Based on Michael Dibdin’s novels, Rufus Sewell stars in PBS’ upcoming drama Zen, portraying Inspector Aurelio Zen, a suave Italian detective who battles Italy’s insane bureaucracy, and killers.
Sewell also starred in CBS’ drama Eleventh Hour and in the Emmy Award winning miniseries John Adams, and can be seen alongside of Johnny Depp and Angelina Jolie in The Tourist.
The actor spoke about his new series at the TV Critics Association tour at the Langham Hotel in Pasadena, California.
You recently did The Pillars of the Earth, were you specifically looking to shake things up to get out of the swords and sandals?
I’ve been looking to shake things up and get out of the swords and sandals for about 20 years, actually.
An opportunity presented itself, and that’s slightly rare. So yes. I’ve never had any particular predilection towards period drama or swords and sandals.
It’s not something I’m particularly fond of or any better at than anything else. Just the offers don’t come in very often. So when I was approached for this, because it was good quality and it was coming my way, I was very eager.
Everybody thinks they’ve got stupid bosses that give them conflicting orders, but Zen really has in this. What was it like playing someone who has to deal with those kinds of conflicts?
The real pleasure of it for me is the fact that he’s always in a bad situation. He’s always one step behind. He’s not, for me, a winner.
In fact, to put it vulgarly, I liked the idea that at the beginning of every story he gets handed a turd sandwich and he basically has to deal with it. For me, the absolute heart of him is he’s cornered. And he has to be slippery. In the literature, he’s described as honest. I don’t think he’s particularly honest.
I think he’s perfectly capable of kicking a man when he’s down and being underhanded and sneaky. He’s not a bad guy, but to think of him as some kind of crusading moralist is to misunderstand him. I think he’s perfectly capable of being slippery and underhanded but on his own terms. That’s what makes him, as far as I’m concerned, kind of human.
Isn’t everybody around him more sneaky than he is?
Oh everyone around him is slippery but without any kind of moral code at all. So I think he’s basically a good guy, but is he down-the-line? No. I think that’s what’s fun about him.
Can you talk about the tone of the series?
Michael Dibdin wrote 11 books and they vary wildly in style and tone. Some of them are really overtly comic. Some of them are incredibly dark.
The character of Zen in some is very shadowy and, in some cases, doesn’t even appear until halfway and fails to solve the crime. And then in others, he’s right at the forefront. But one thing that is very much characteristic is that he’s strangely un-dynamic, which is quite interesting in that he’s very much a victim of opposing forces.
He’s basically, in many ways, just trying to get through the day He certainly has a moral code. He certainly is very good at his job. But there are so many bosses wanting one thing, there might be a regime change in government, and a certain result is expected.
Certain things are politically expedient if he wants to keep his job.
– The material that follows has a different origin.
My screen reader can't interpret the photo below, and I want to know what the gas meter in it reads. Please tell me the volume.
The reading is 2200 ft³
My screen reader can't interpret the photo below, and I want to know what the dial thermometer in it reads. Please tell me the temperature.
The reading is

He’s not at the top of his profession, even though he’s widely regarded as being incredibly good at his job, because he never makes the right political decision when it counts. So he’s back on a desk job. He’s living with his mother after a very unsuccessful marriage.
Things are not great for him.
Can you talk about shooting in Rome
I worked there about 10 years before doing a film called The Honest Courtesan, or Dangerous Beauty in this country. And it was, at that time, my favorite place to work, my greatest experience.
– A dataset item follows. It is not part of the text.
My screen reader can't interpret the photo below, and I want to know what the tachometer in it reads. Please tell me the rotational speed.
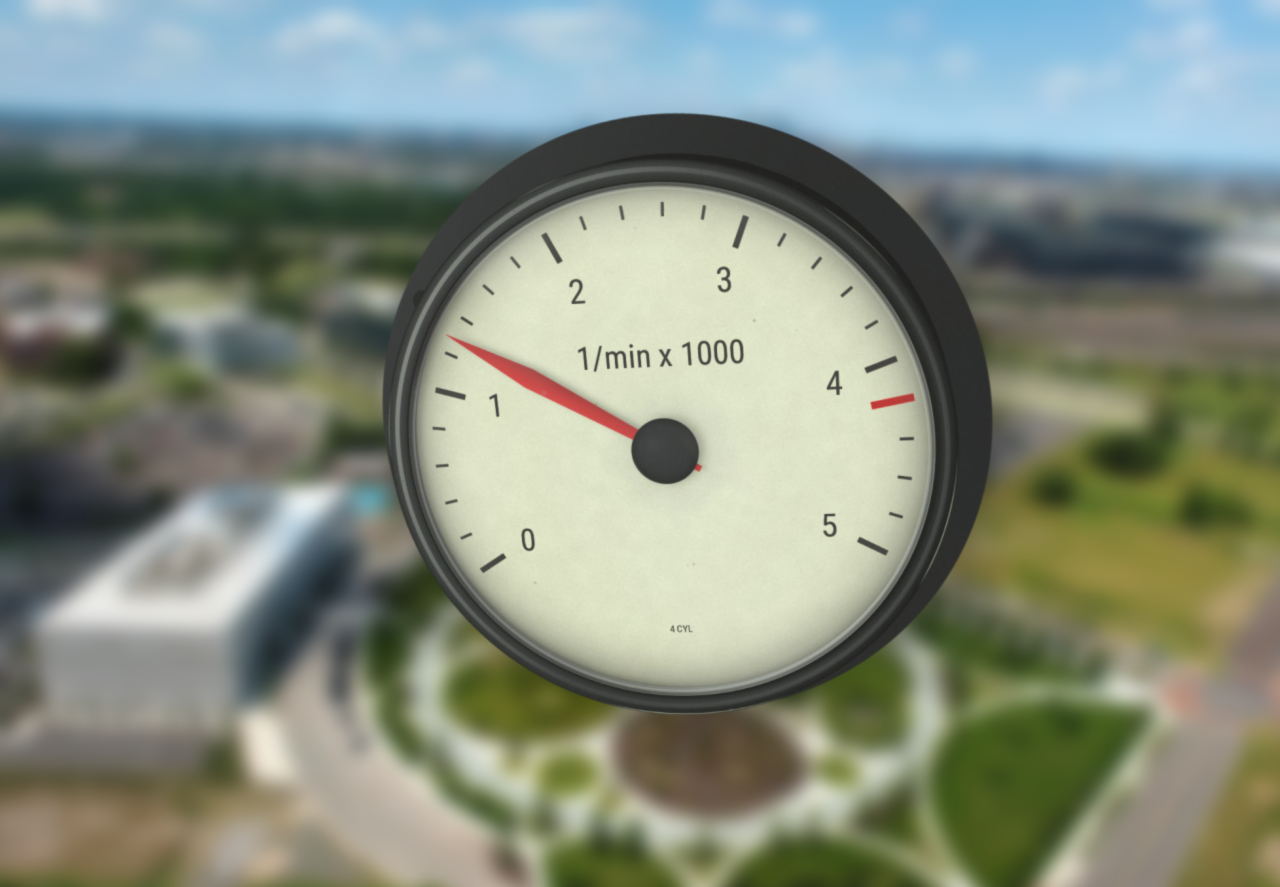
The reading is 1300 rpm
I’ve [never] looked forward to going back because I didn’t want to spoil the memory. However, it was just as wonderful being in Rome with this, because I think what’s wonderful about Rome is unaffected by the tourists.
It’s just a magical place. We were working ridiculous hours, so I didn’t see a lot of it. But just to get dropped off and walk back through Rome at the end of the evening was one of the great pleasures really.
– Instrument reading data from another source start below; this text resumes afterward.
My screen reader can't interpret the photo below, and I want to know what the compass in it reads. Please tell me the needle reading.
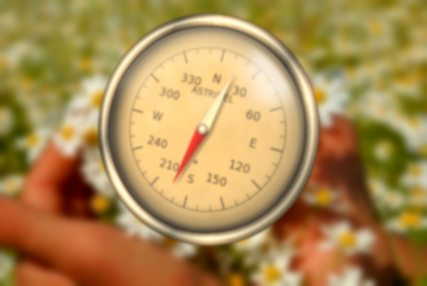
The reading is 195 °
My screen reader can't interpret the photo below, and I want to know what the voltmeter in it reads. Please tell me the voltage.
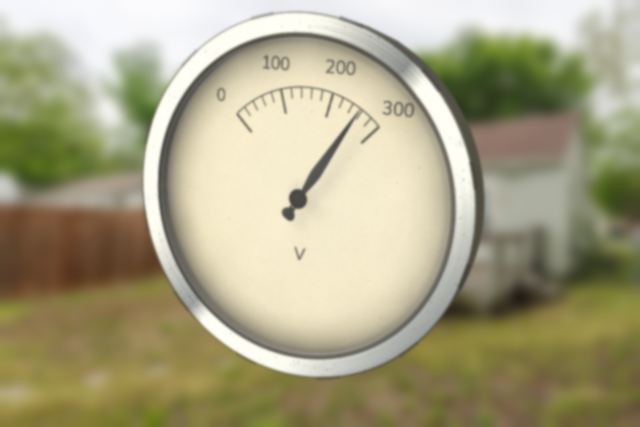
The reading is 260 V
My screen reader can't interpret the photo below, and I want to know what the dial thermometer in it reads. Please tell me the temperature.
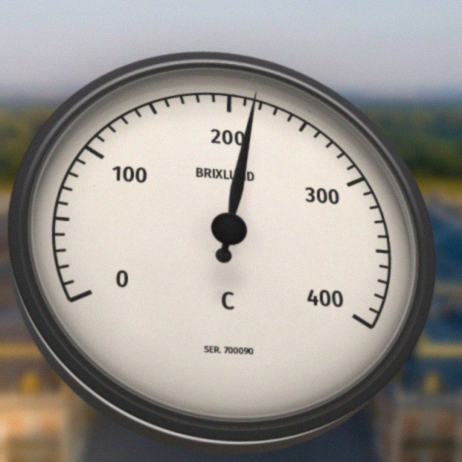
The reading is 215 °C
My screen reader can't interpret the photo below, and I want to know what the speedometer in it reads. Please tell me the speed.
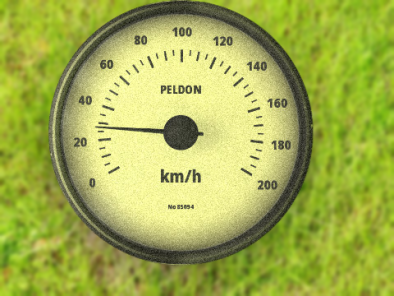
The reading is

What was working on this like versus network television?
I’d say I’m burned out on network television, which is a pretty straight answer. I decided with a pretty good shot of something being good that it wasn’t for me, purely because I think the way that network television works is there are so many people you have to please in terms of business and demographics.
I wouldn’t necessarily want to be in a series for a very long time. I don’t think it suits my temperament. There were people that I worked with doing Eleventh Hour that I loved. And the experience was incredibly rewarding for me.
I learned more doing that than probably anything else I’ve ever done. But the first benefit of that knowledge is not to do another one. But if I decide to change my mind tomorrow, I will, and I don’t care what anyone thinks!